Using the entries below, show all lines with the string "front".

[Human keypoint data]
····················
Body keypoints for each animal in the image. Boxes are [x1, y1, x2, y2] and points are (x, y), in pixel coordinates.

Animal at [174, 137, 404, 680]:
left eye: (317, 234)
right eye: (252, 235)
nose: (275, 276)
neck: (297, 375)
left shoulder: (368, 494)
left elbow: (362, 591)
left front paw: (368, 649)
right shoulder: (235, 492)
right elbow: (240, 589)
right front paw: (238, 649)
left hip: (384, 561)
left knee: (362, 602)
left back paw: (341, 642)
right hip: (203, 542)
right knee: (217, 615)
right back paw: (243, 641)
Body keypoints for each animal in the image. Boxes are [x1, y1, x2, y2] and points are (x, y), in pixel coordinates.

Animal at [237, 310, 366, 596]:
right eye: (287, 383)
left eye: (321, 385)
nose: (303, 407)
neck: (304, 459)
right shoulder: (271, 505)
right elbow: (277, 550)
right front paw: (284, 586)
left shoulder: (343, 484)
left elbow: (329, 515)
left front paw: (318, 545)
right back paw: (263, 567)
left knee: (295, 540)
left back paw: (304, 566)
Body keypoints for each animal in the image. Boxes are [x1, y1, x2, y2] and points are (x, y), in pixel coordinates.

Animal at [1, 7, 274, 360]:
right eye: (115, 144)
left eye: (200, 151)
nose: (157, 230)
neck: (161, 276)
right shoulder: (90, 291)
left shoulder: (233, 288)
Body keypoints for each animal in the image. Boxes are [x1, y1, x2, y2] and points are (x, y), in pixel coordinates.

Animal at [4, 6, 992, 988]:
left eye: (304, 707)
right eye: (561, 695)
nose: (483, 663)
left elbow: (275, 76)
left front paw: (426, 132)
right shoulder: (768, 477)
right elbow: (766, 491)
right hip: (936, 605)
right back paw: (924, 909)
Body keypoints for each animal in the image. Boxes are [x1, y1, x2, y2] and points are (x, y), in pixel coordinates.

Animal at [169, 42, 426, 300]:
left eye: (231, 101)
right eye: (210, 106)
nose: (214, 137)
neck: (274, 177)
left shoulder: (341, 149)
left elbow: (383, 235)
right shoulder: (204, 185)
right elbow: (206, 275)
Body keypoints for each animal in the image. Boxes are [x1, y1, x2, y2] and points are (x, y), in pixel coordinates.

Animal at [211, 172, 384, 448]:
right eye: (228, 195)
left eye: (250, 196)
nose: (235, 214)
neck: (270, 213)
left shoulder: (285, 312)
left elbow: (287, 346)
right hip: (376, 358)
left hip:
····················
SOLUTION:
left front paw: (368, 649)
right front paw: (238, 649)
right front paw: (284, 586)
left front paw: (318, 545)
left front paw: (426, 132)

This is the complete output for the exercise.